De officier van justitie heeft zich voorts op het standpunt gesteld dat het klaagschrift ongegrond dient te worden verklaard, nu niet buiten redelijke twijfel vast kan worden gesteld dat de klager als eigenaar kan worden aangemerkt. De feiten en omstandigheden die in de processen-verbaal met nummers pvnr-1 en pvnr-2 zijn gepresenteerd, laten enerzijds zien dat de voorwerpen aan een ander zijn gaan toebehoren om het verhaal te frustreren en anderzijds om bewust twijfel te creëren over de werkelijke eigendom. Die werkwijze brengt in ieder geval met zich mee dat zowel van de ander-beslagenen als van de verdachte niet meer buiten redelijke twijfel kan worden vastgesteld wie de daadwerkelijke en/of formele eigenaar is. Gelet hierop is de officier van justitie van oordeel dat de beklagrechter niet meer toe kan komen aan een beoordeling van de voorwaarden zoals gesteld in artikel 94a, vierde lid, Sv.

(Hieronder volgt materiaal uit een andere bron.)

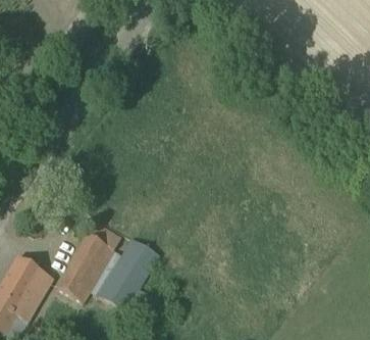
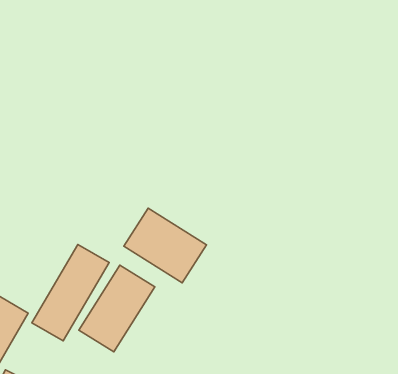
building: none -> [124,208,206,283]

Tot slot heeft de officier van justitie zich op het standpunt gesteld dat geen sprake is van omstandigheden die nopen tot een onderzoek naar de proportionaliteit dan wel dat het gelegde conservatoire beslag voldoet aan de eisen van proportionaliteit.
Beoordeling klacht
Ten aanzien van de rekeningen bij Van Lanschot Bankiers
Bij de behandelingen van het klaagschrift in raadkamer is door en namens de klager zeer uitvoerig en met stukken onderbouwd betoogd dat hij eigenaar is van de gelden op bovengenoemde rekeningen en dat de situatie als bedoeld in artikel 94a, vierde lid, Sv niet aan de orde is. Deze uiteenzettingen hebben er in geresulteerd dat de officier van justitie bij de behandeling in raadkamer van 13 oktober 2015 kenbaar heeft gemaakt het beslag te heroverwegen.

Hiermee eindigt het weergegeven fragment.